For SATE 2008, we did not release final results because the human
analysis itself had too many false positives - so sometimes we claimed
a false positive when, in fact, the issue was a true positive. Given
this and other data-quality problems (e.g. we only covered ~12% of the
more than 49,000 items), we believed that to release the raw data
would make it way too easy for people to make completely wrong
conclusions about the tools.
The problems that the data would have revealed is:
1) false positive rates from these tools are overwhelming
As covered extensively in the 2008 SATE report (see my section for
example), there is no clear definition of "false positive" especially
when it comes to proving that a specific finding is a vulnerability.
For example: suppose you have a report in a function of a buffer
overflow. To prove the finding is a vulnerability, you have to dig
back through all the data flow, sometimes going 20 levels deep. This
is not feasible for a human evaluator to determine if there's really a
vulnerability. Or, maybe the overflow happens when you're reading a
configuration file that's only under the control of the
administrator. These could be regarded as false positives. However,
the finding may be "locally true" - i.e. the function itself might not
do any validation at all, so *if* it's called incorrectly, an overflow
will occur. My suspicion is that a lot of the "false positives"

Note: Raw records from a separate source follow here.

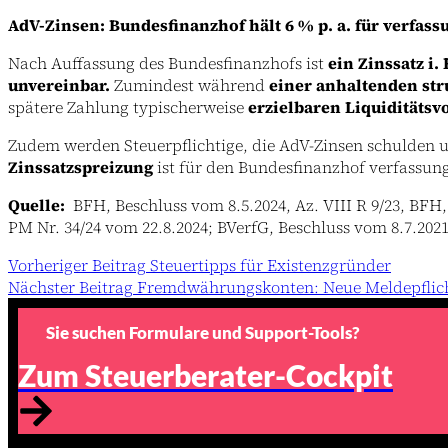
AdV-Zinsen: Bundesfinanzhof hält 6 % p. a. für verfas
Nach Auffassung des Bundesfinanzhofs ist
ein Zinssatz i.
unvereinbar.
Zumindest während
einer anhaltenden str
spätere Zahlung typischerweise
erzielbaren Liquiditätsvo
Zudem werden Steuerpflichtige, die AdV-Zinsen schulden u
Zinssatzspreizung
ist für den Bundesfinanzhof verfassungs
Quelle:
BFH, Beschluss vom 8.5.2024, Az. VIII R 9/23, BFH,
PM Nr. 34/24 vom 22.8.2024; BVerfG, Beschluss vom 8.7.2021,
Vorheriger
Beitrag
Steuertipps für Existenzgründer
Nächster
Beitrag
Fremdwährungskonten: Neue Meldepflich
Sie suchen Formulare und Support-Tools?
Zum Steuerberater-Cockpit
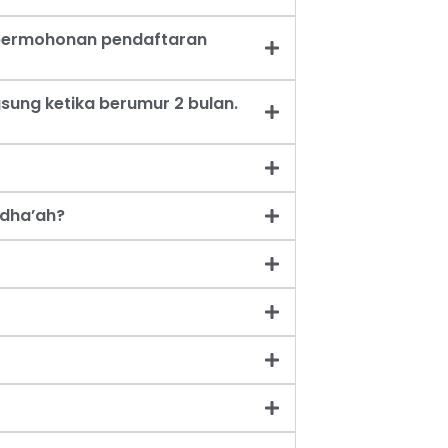
t permohonan pendaftaran
sung ketika berumur 2 bulan.
dha’ah?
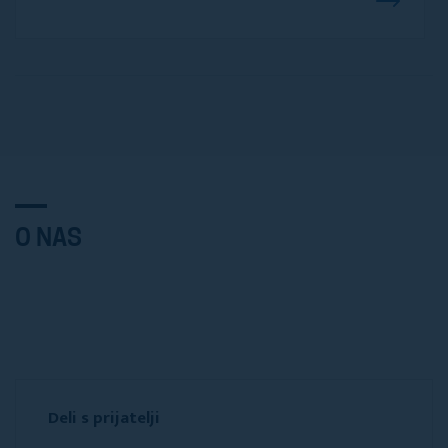
O NAS
Deli s prijatelji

people complain about are actually "locally true." And, as we saw in
SATE 2008 (and 2009 I suspect), sometimes the human evaluator is
actually wrong, and the finding is correct. Hopefully we'll account
for "locally true" in the design of SATE 2010.
2) the work load to triage results from ONE of these tools were
man-years
This was also covered (albeit estimated) in the 2008 SATE report, both
the original section and my section.
3) by every possible measurement, manual review was more cost effective
There was no consideration of cost in this sense.
One lost opportunity for SATE 2008, however, was in comparing the
results from the manual-review participants (e.g. Aspect) versus the
tools in terms of what kinds of problems got reported. (This also had
major implications for how to count number of results). I believe
that such a focused effort would have shown some differences in what
got reported. At least, that's in the raw data since it shows who
claimed what got found.
While the SATE 2008 report is quite long mostly thanks to my excessive
verbiage, I believe people who read that document will see that SATE
has been steadily improving its design over the years. The reality is
that any study of this type is going to suffer from limited manpower
in evaluating the results.
http://samate.nist.gov/docs/NIST_Special_Publication_500-279.pdf
The coverage was limited ONLY to injection and data flow problems
that tools have a chance of finding. In fact, the NIST team chose
only a small percentage of the automated findings to review, since it
would have taken years to review everything due to the massive number
of false positives. Get the problem here?
While there were focused efforts in various types of issues, there was
also random sampling to get some exposure the wide range of problems
being reported by the tools. Your critique of SATE with respect to
its focus on tools versus manual methods is understandable, but SATE
(and its parent SAMATE project) are really about understanding tools,
so this focus should not be a surprise. After all, the first three
letters of SATE expand to "Static Analysis Tool."